“Retire o impossível e o que sobrar, por muito improvável que possa parecer, será a verdade”

SHERLOCK HOLMES, o detetive genial da ficção de Sir Arthur Conan Doyle, para Watson, seu eterno assistente  

A ameaça nuclear norte-coreana chegou ao seu ponto mais elevado de sempre – e isso não é responsabilidade de Trump.

Mas o desbragamento retórico do Presidente dos EUA a lidar com o problema faz aumentar os riscos, em vez de os diminuir.

Kim Jong-Un e Donald Trump são dois mitómanos egocêntricos com um comportamento imprevisível: eis o “cocktail” explosivo que se junta na altura mais crítica para o tema que mais inquieta as chancelarias mundiais.

Ao escalar o tom da retórica para expressões como “o tempo da diplomacia acabou”, “Kim vai saber o que é fogo e fúria” ou “eles só percebem uma coisa”, insinuando que os Estados Unidos vão responder com “resposta militar maciça”, o Presidente dos Estados Unidos está a abrir um caminho que pode não ter retorno.

O que vale, para já, é que as palavras de Trump têm sido contrapostas pelas figuras principais da diplomacia e da defesa da própria Administração Trump.

Rex Tillerson, secretário de Estado, e o general James Mattis, secretário da Defesa, desmentiram, com todas as letras, o Presidente dos EUA e têm garantido, à mesa das negociações, que “ainda há muito espaço para o diálogo e para a diplomacia”, carregando na tecla das sanções e do envolvimento da China, o ás de trunfo para que esta megacrise gerada pelo comportamento da Coreia do Norte possa ser aliviada.

Mesmo a intervenção de Nikki Haley na ONU, ainda que sinalize um aviso claro dos EUA a Pyongyang de que uma “guerra quente” pode mesmo surgir em próximos passos desta escalada de tensão, ressalvou sempre, pelo menos no texto lido pela Embaixadora americana nas Nações Unidas, que «os EUA nunca pretendem que a solução seja a guerra, mas parece que os norte-coreanos estão a implorar por um conflito real».

Depois do teste da “Bomba H” (com capacidade destruidora dez vezes superior à que foi detonada no teste anterior), estamos num ponto em que quem disser que sabe o que, verdadeiramente, vai acontecer na crise norte-coreana ou está a mentir ou, simplesmente, a tentar adivinhar.

Mas, como Sherlock Holmes costumava explicar ao seu fiel escudeiro Watson, “se retirarmos o impossível, o que sobrar, por muito improvável que possa parecer, será a verdade”.

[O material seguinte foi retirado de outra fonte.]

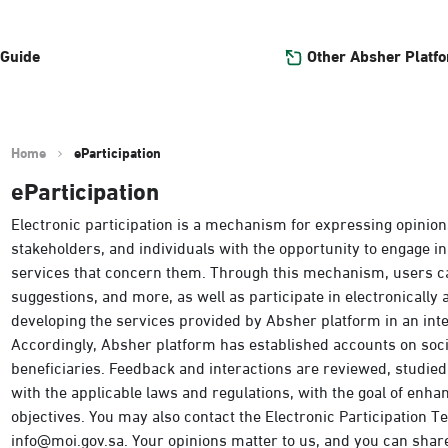
Other Absher Platf
 Guide
Home
eParticipation
eParticipation
Electronic participation is a mechanism for expressing opinion
stakeholders, and individuals with the opportunity to engage in
services that concern them. Through this mechanism, users c
suggestions, and more, as well as participate in electronically
developing the services provided by Absher platform in an int
Accordingly, Absher platform has established accounts on so
beneficiaries. Feedback and interactions are reviewed, studie
with the applicable laws and regulations, with the goal of enh
objectives. You may also contact the Electronic Participation Tea
info@moi.gov.sa. Your opinions matter to us, and you can shar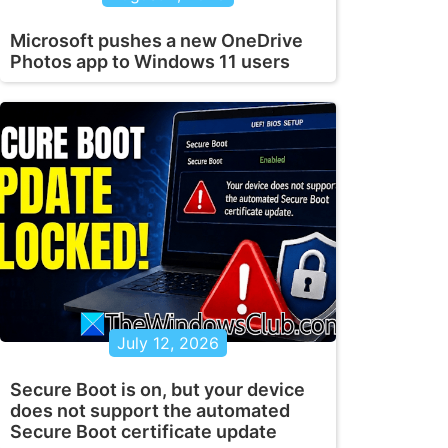
Microsoft pushes a new OneDrive
Photos app to Windows 11 users
July 12, 2026
Secure Boot is on, but your device
does not support the automated
Secure Boot certificate update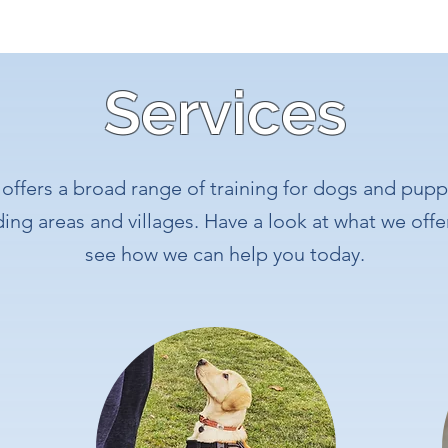
Services
offers a broad range of training for dogs and puppi
ng areas and villages. Have a look at what we offe
see how we can help you today.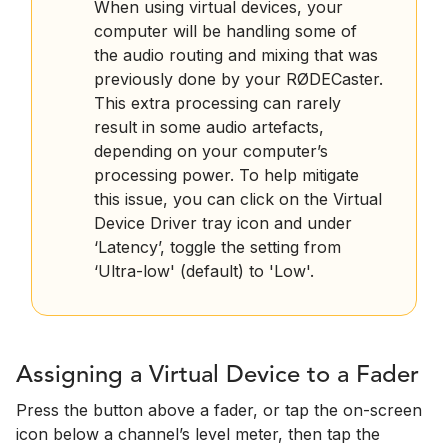
When using virtual devices, your
computer will be handling some of
the audio routing and mixing that was
previously done by your RØDECaster.
This extra processing can rarely
result in some audio artefacts,
depending on your computer’s
processing power. To help mitigate
this issue, you can click on the Virtual
Device Driver tray icon and under
‘Latency’, toggle the setting from
‘Ultra-low' (default) to 'Low'.
Assigning a Virtual Device to a Fader
Press the button above a fader, or tap the on-screen
icon below a channel’s level meter, then tap the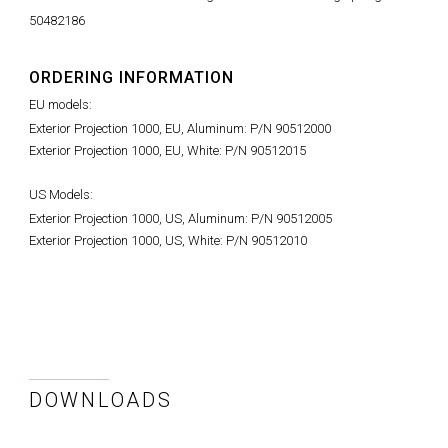
50482186
ORDERING INFORMATION
EU models:
Exterior Projection 1000, EU, Aluminum: P/N 90512000
Exterior Projection 1000, EU, White: P/N 90512015
US Models:
Exterior Projection 1000, US, Aluminum: P/N 90512005
Exterior Projection 1000, US, White: P/N 90512010
DOWNLOADS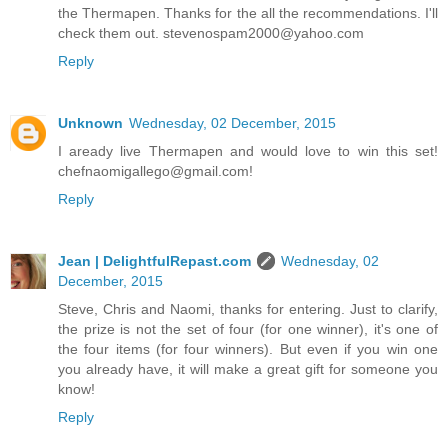
the Thermapen. Thanks for the all the recommendations. I'll
check them out. stevenospam2000@yahoo.com
Reply
Unknown
Wednesday, 02 December, 2015
I aready live Thermapen and would love to win this set!
chefnaomigallego@gmail.com!
Reply
Jean | DelightfulRepast.com
Wednesday, 02
December, 2015
Steve, Chris and Naomi, thanks for entering. Just to clarify,
the prize is not the set of four (for one winner), it's one of
the four items (for four winners). But even if you win one
you already have, it will make a great gift for someone you
know!
Reply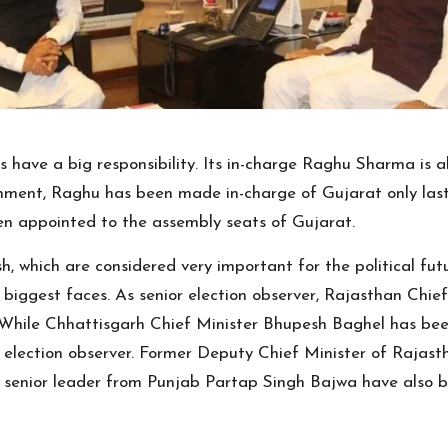
rs have a big responsibility. Its in-charge Raghu Sharma is
ernment, Raghu has been made in-charge of Gujarat only las
een appointed to the assembly seats of Gujarat.
, which are considered very important for the political futu
biggest faces. As senior election observer, Rajasthan Chief
 While Chhattisgarh Chief Minister Bhupesh Baghel has bee
r election observer. Former Deputy Chief Minister of Rajast
enior leader from Punjab Partap Singh Bajwa have also bee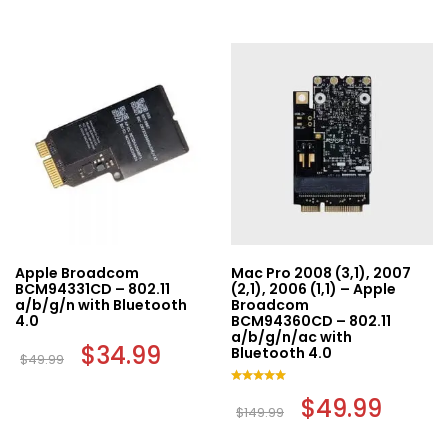
Apple Broadcom
Mac Pro 2008 (3,1), 2007
BCM94331CD – 802.11
(2,1), 2006 (1,1) – Apple
a/b/g/n with Bluetooth
Broadcom
4.0
BCM94360CD – 802.11
a/b/g/n/ac with
Original
$
34.99
Current
Bluetooth 4.0
$
49.99
price
price
was:
is:
$49.99.
$34.99.
Rated
Original
$
49.99
Curren
5.00
$
149.99
price
price
out of 5
was:
is: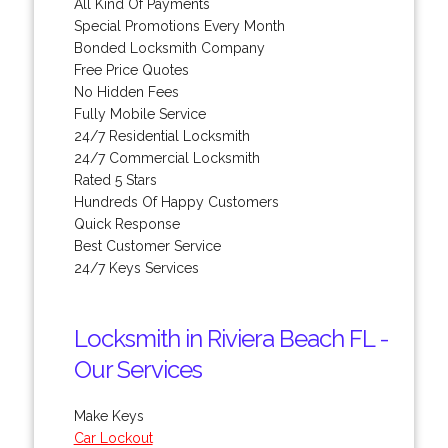
All Kind Of Payments
Special Promotions Every Month
Bonded Locksmith Company
Free Price Quotes
No Hidden Fees
Fully Mobile Service
24/7 Residential Locksmith
24/7 Commercial Locksmith
Rated 5 Stars
Hundreds Of Happy Customers
Quick Response
Best Customer Service
24/7 Keys Services
Locksmith in Riviera Beach FL -
Our Services
Make Keys
Car Lockout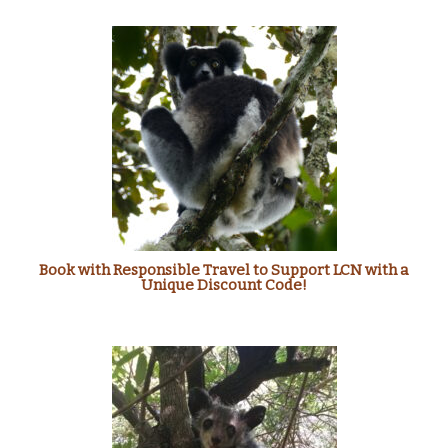
Book with Responsible Travel to Support LCN with a
Unique Discount Code!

Ora, ainda que pareça improvável, tendo em conta o comportamento de Kim Jong-Un (aumento brutal no número e na eficácia de testes nucleares e de envio de mísseis balísticos desde 2011), continua a parecer impossível que o líder norte-coreano deseje mesmo uma guerra com os EUA, o Japão e a Coreia do Sul. As hipóteses de vitória e de mera sobrevivência seriam, para Pyongyang, zero.

A vontade de Washington, Pequim, Tóquio, Seul ou Moscovo de um envolvimento direto num confronto real é, também, zero – ainda que por motivos diferentes.

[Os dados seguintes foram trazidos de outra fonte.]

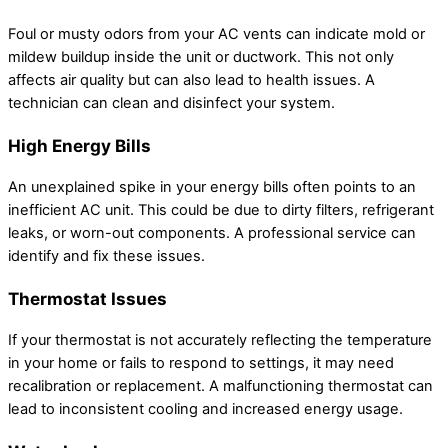
Foul or musty odors from your AC vents can indicate mold or
mildew buildup inside the unit or ductwork. This not only
affects air quality but can also lead to health issues. A
technician can clean and disinfect your system.
High Energy Bills
An unexplained spike in your energy bills often points to an
inefficient AC unit. This could be due to dirty filters, refrigerant
leaks, or worn-out components. A professional service can
identify and fix these issues.
Thermostat Issues
If your thermostat is not accurately reflecting the temperature
in your home or fails to respond to settings, it may need
recalibration or replacement. A malfunctioning thermostat can
lead to inconsistent cooling and increased energy usage.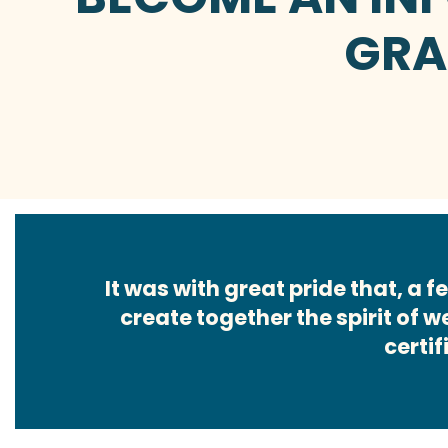
GRA
It was with great pride that, a
create together the spirit of 
certif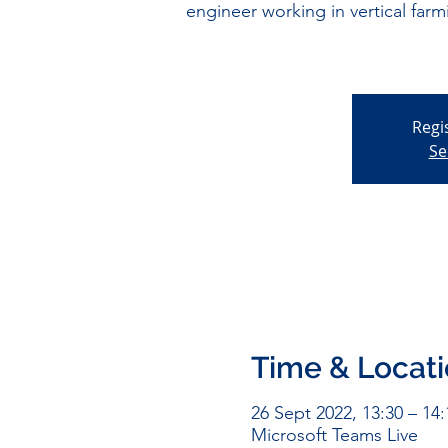
engineer working in vertical far
Regi
Se
Time & Locat
26 Sept 2022, 13:30 – 14:
Microsoft Teams Live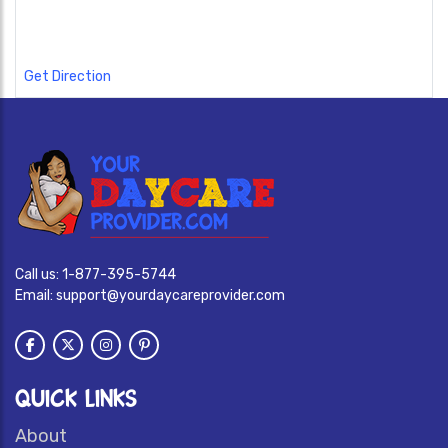
Get Direction
Call us:
1-877-395-5744
Email:
support@yourdaycareprovider.com
QUICK LINKS
About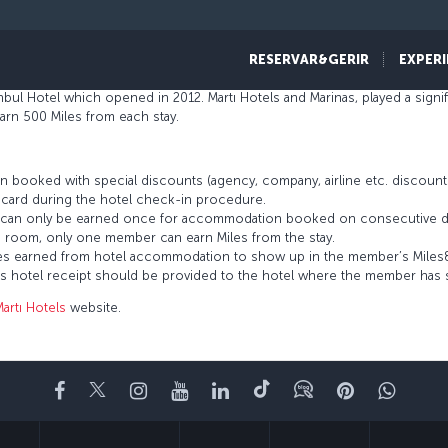
ope, the Martı group has earned its expertise from 45 years in the indust
 strengthening its brand name with a growing portfolio of hotels and cur
RESERVAR&GERIR
EXPERI
hotel when it opened in 1969; the Martı La Perla Hotel, also established in 
nbul Hotel which opened in 2012. Martı Hotels and Marinas, played a signif
rn 500 Miles from each stay.
 booked with special discounts (agency, company, airline etc. discou
card during the hotel check-in procedure.
es can only be earned once for accommodation booked on consecutive d
 room, only one member can earn Miles from the stay.
 Miles earned from hotel accommodation to show up in the member’s Mile
’s hotel receipt should be provided to the hotel where the member has 
artı Hotels
website.
Facebook
Twitter
Instagram
YouTube
LinkedIn
Tiktok
Blogue
Pinterest
What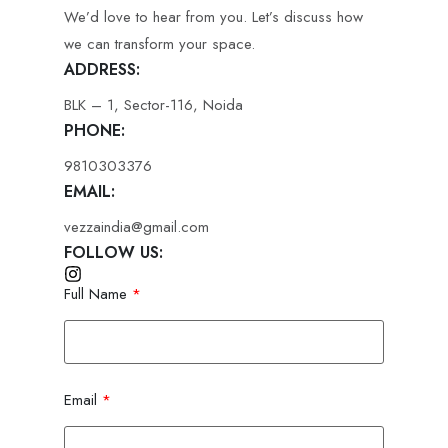
We’d love to hear from you. Let’s discuss how
we can transform your space.
ADDRESS:
BLK – 1, Sector-116, Noida
PHONE:
9810303376
EMAIL:
vezzaindia@gmail.com
FOLLOW US:
Full Name
Email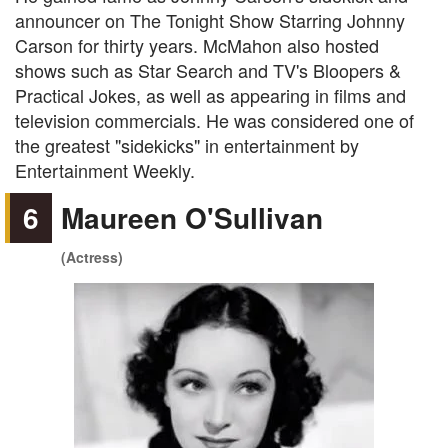
announcer on The Tonight Show Starring Johnny
Carson for thirty years. McMahon also hosted
shows such as Star Search and TV's Bloopers &
Practical Jokes, as well as appearing in films and
television commercials. He was considered one of
the greatest "sidekicks" in entertainment by
Entertainment Weekly.
6
Maureen O'Sullivan
(Actress)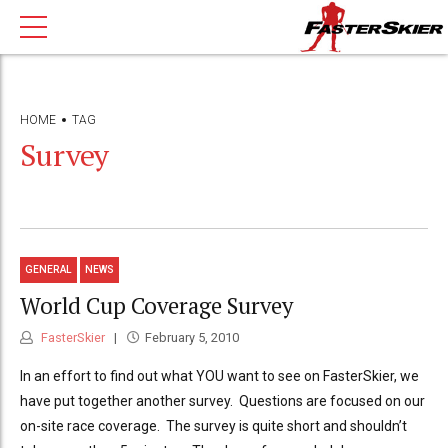
HOME
TAG
Survey
GENERAL
NEWS
World Cup Coverage Survey
FasterSkier
February 5, 2010
In an effort to find out what YOU want to see on FasterSkier, we
have put together another survey. Questions are focused on our
on-site race coverage. The survey is quite short and shouldn’t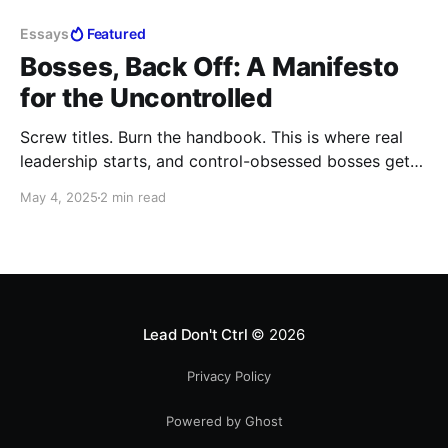
Essays
Featured
Bosses, Back Off: A Manifesto
for the Uncontrolled
Screw titles. Burn the handbook. This is where real
leadership starts, and control-obsessed bosses get
left behind. If you’re here to build, not babysit,
May 4, 2025
2 min read
welcome to the rebellion.
Lead Don't Ctrl
© 2026
Privacy Policy
Powered by Ghost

O que agrava, então, o risco?

As personalidades instáveis e imprudentes de Kim e Donald; a necessidade de Kim de preservar internamente o seu regime (e o reconhecimento internacional de que constitui ameaça real, perante o poder nuclear, será o garante de que não será deposto); a relação de forças entre Pyongyang e Pequim (a Coreia do Norte precisa do fornecimento chinês, mas com poder nuclear aumenta o crédito negocial junto da China, pela via da chantagem).

Tudo isto tem a ver com “bluff”, poder e perversidade. E muito pouco com racionalidade.

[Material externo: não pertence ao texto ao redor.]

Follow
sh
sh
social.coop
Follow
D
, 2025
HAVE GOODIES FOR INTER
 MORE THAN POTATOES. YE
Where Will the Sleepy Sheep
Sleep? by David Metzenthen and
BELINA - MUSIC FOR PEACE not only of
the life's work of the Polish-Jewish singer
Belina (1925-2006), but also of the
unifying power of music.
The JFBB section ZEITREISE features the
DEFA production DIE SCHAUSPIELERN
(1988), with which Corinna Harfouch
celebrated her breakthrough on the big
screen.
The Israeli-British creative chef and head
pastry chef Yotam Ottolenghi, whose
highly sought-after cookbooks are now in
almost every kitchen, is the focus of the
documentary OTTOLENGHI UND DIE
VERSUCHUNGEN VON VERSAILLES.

Se explorarmos um pouco mais a via da perversidade, podemos também concluir que, para Donald Trump, tem dado muito jeito que o foco das preocupações do mundo e das “headlines” de jornais e televisões tenha estado, nas últimas semanas, na escalada de tensão gerada pela Coreia do Norte e não nos desatinos e nas incapacidade de liderança interna de Donald Trump, um presidente cada vez mais cercado pela “Russia Collusion” e pelo total desastre na relação com o Congresso.

O conluio russo vai-se agravando

O tema Coreia do Norte é tão assustador que tem absorvido grande parte da atenção política e mediática nos EUA e no resto do mundo. Mas os problemas agravam-se para a Presidência Trump, em vários domínios.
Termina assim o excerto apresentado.